CVE-2016-4538 (http://nvd.nist.gov/nvd.cfm?cvename=CVE-2016-4538):
  The bcpowmod function in ext/bcmath/bcmath.c in PHP before 5.5.35, 5.6.x
  before 5.6.21, and 7.x before 7.0.6 modifies certain data structures without
  considering whether they are copies of the _zero_, _one_, or _two_ global
  variable, which allows remote attackers to cause a denial of service or
  possibly have unspecified other impact via a crafted call.

CVE-2016-4537 (http://nvd.nist.gov/nvd.cfm?cvename=CVE-2016-4537):
  The bcpowmod function in ext/bcmath/bcmath.c in PHP before 5.5.35, 5.6.x
  before 5.6.21, and 7.x before 7.0.6 accepts a negative integer for the scale
  argument, which allows remote attackers to cause a denial of service or
  possibly have unspecified other impact via a crafted call.
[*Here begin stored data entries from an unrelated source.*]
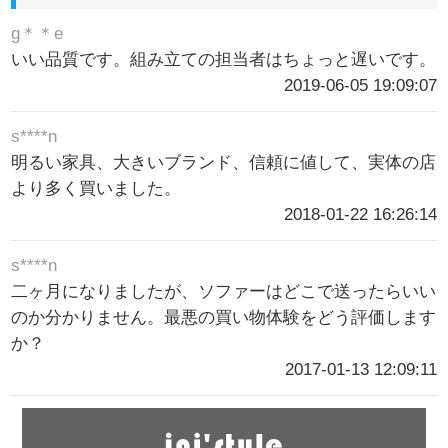
g＊＊e
いい品質です。組み立ての担当者はちょっと遅いです。
2019-06-05 19:09:07
s****n
明るい家具、大きいブランド、信頼に値して、実体の店
より多く買いました。
2018-01-22 16:26:14
s****n
二ヶ月になりましたが、ソファーはどこで送ったらいい
のか分かりません。最悪の買い物体験をどう評価します
か？
2017-01-13 12:09:11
CVE-2016-3074 (http://nvd.nist.gov/nvd.cfm?cvename=CVE-2016-3074):
  Integer signedness error in GD Graphics Library 2.1.1 (aka libgd or libgd2)
  allows remote attackers to cause a denial of service (crash) or potentially
  execute arbitrary code via crafted compressed gd2 data, which triggers a
  heap-based buffer overflow.
Comment 15 Agostino Sarubbo gentoo-dev 2016-07-08 08:19:17 UTC
ppc stable
Comment 16 Agostino Sarubbo gentoo-dev 2016-07-08 08:43:37 UTC
sparc stable
Comment 17 Agostino Sarubbo gentoo-dev 2016-07-08 13:30:00 UTC
ia64 stable.

Maintainer(s), please cleanup.
Security, please add it to the existing request, or file a new one.
Comment 18 Michael Orlitzky gentoo-dev 2016-07-09 14:23:53 UTC
The vulnerable versions have been removed in https://gitweb.gentoo.org/repo/gentoo.git/commit/?id=94e4793bd629845d3fb829defc4e276aae5b210d
Comment 19 Aaron Bauman Gentoo Infrastructure gentoo-dev Security 2016-07-10 00:15:16 UTC
Added to existing GLSA.
Comment 20 GLSAMaker/CVETool Bot gentoo-dev 2016-11-30 21:48:33 UTC
This issue was resolved and addressed in
 GLSA 201611-22 at https://security.gentoo.org/glsa/201611-22
by GLSA coordinator Aaron Bauman (b-man).